Zone 10 Spotlight: Ashlee Bond

Ashlee Bond (right) shares her advice with clinic participants like Taylor Moore (left) at her clinic at the Hansen Dam Horse Park in early January.  Photo by Kristin Lee Photography/LEG Up News.

Zone 10 native and professional rider Ashlee Bond has big plans for 2019 and they start with a packed show schedule.

“This year there are lots of changes to our schedule. In addition to doing the first three weeks of HITS Coachella, we’ll be heading to the east coast for the Winter Equestrian Festival in Wellington, the HITS Ocala Winter Circuit, and the Nations Cup competition at Deeridge Farms.  We’re starting off a lot more aggressive than last year,” Ashlee explained. “After heading back home and finishing the HITS Coachella circuit, we’ll travel to Thunderbird and then to Europe for two months.”

Ashlee hopes to build on the strong foundation she built in 2018. 

“I felt like the horses progressed through the year and finished much stronger than they started.  That’s what I was most proud of last year,” Ashlee shared. “I’m super excited about the horses I have this year. Obviously there is Chela and then some amazing up-and-coming young horses.

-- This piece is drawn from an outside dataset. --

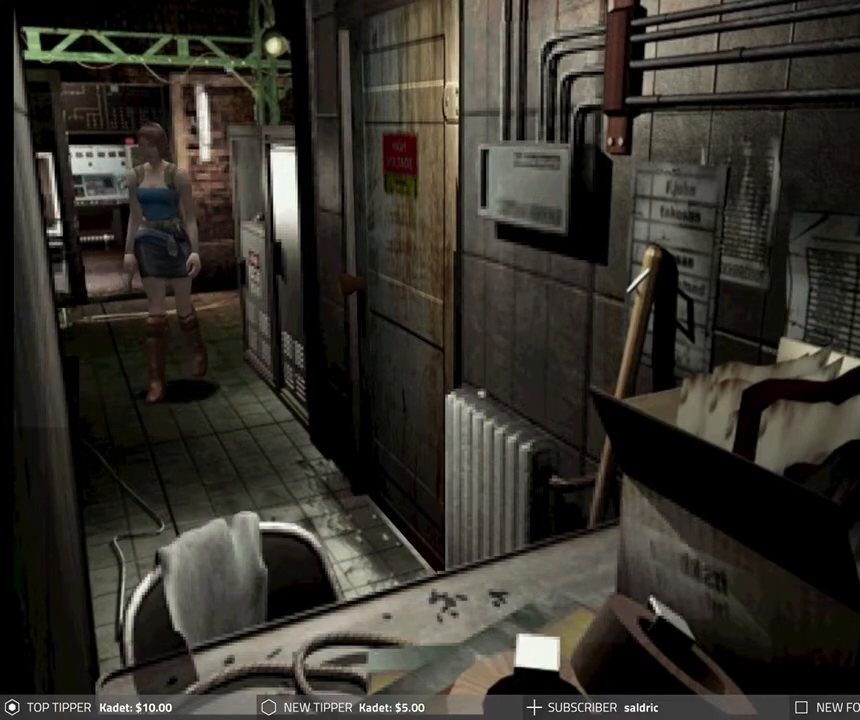
{"buttons": ["DPAD_DOWN", "DPAD_LEFT"], "left_stick": "center", "events": [[400, "DPAD_LEFT", "down"]]}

We have some big competitions this year like Olympic qualifiers, Nations Cups, as well as the FEI European Championships in Rotterdam in August.”

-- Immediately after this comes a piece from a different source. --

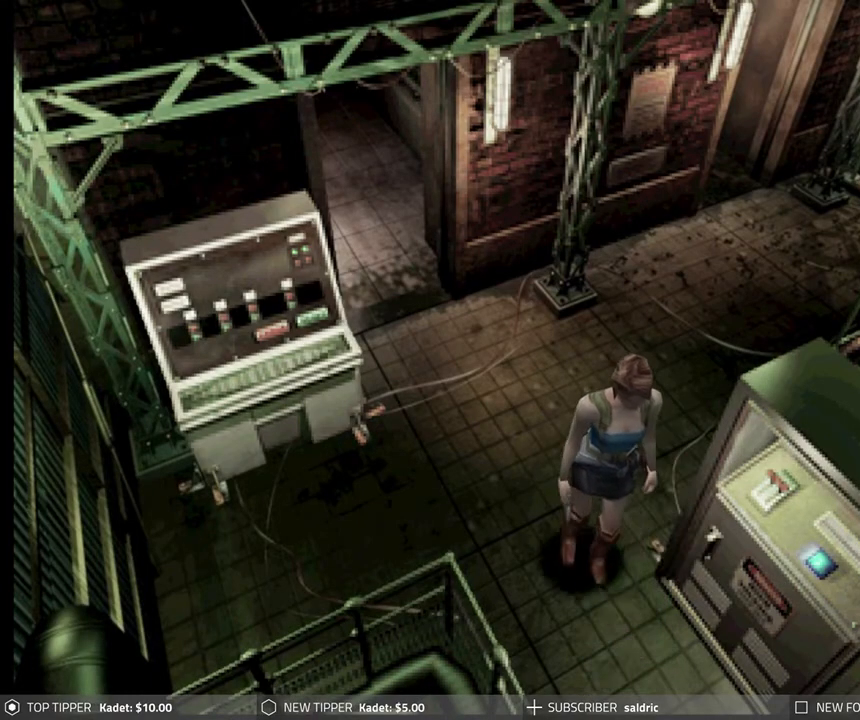
{"buttons": ["DPAD_DOWN", "DPAD_RIGHT"], "left_stick": "center", "events": [[317, "DPAD_RIGHT", "down"]]}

While Ashlee is busy training and showing six horses of her own, she took the time to start the new year off with a clinic at Hansen Dam Horse Park in Lake View Terrace, Calif. 

“This is only the third clinic that I’ve done,” Ashlee said.  “Over the years, I had been approached to do clinics, but I never felt it was the right time in my career.”

Ashlee enjoys the reward of sharing her knowledge with others.

“I remember Richard Spooner said that the younger generation should be riding and the older generation should be teaching. Now that I’m in my 30s and not quite so young any more, I felt I had enough to offer to be worthy of a clinic,” Ashlee admitted with a laugh.  “I wish I could do more clinics, but they unfortunately take up a lot of time. I plan to do this clinic annually at Hansen Dam and then maybe a few more here and there.”

The clinic received a lot of positive feedback from participants and auditors alike and Ashlee was pleased with the results.

“I think it’s fun to see how the riders evolve through the weekend and I love watching them develop their riding skills,” Ashlee said. “I felt it was a super productive clinic and I’m grateful to Hansen Dam Horse Park for hosting me. I thought they did a wonderful job with the footing and were all-around very professional. I was really happy to be there and am looking forward to coming back next year!”

When asked what advice she would give to young riders, Ashlee emphasized the importance of horsemanship knowledge and flatwork. 

“I am very supportive of programs like the Emerging Athletes Program and the Horsemanship Quiz Challenge that encourage all-around horsemanship,” she said. “I think it’s important to develop your knowledge. One thing I find lacking in our sport right now is people who know how to get a horse properly broke and rideable. I think riders are often taught just how to jump and you don’t see as many who can get the horses supple and rideable. One thing the top riders all have in common, like Kent and McLain for example, is this skill.  It takes time to develop a partnership with a horse and it’s all about developing a feel and not just being a puppet up there.”

Ashlee’s father, Steve Bond, was a western rider and she feels the experience and knowledge she learned from her father has helped her.

“My advice for young riders would be to ride in different disciplines like dressage, reining, and cutting to learn flatwork and also to gain a different perspective,” Ashlee said. “Being a working student is also a great way to gain experience and knowledge. It’s so important to be learning constantly every day from anyone that you can.”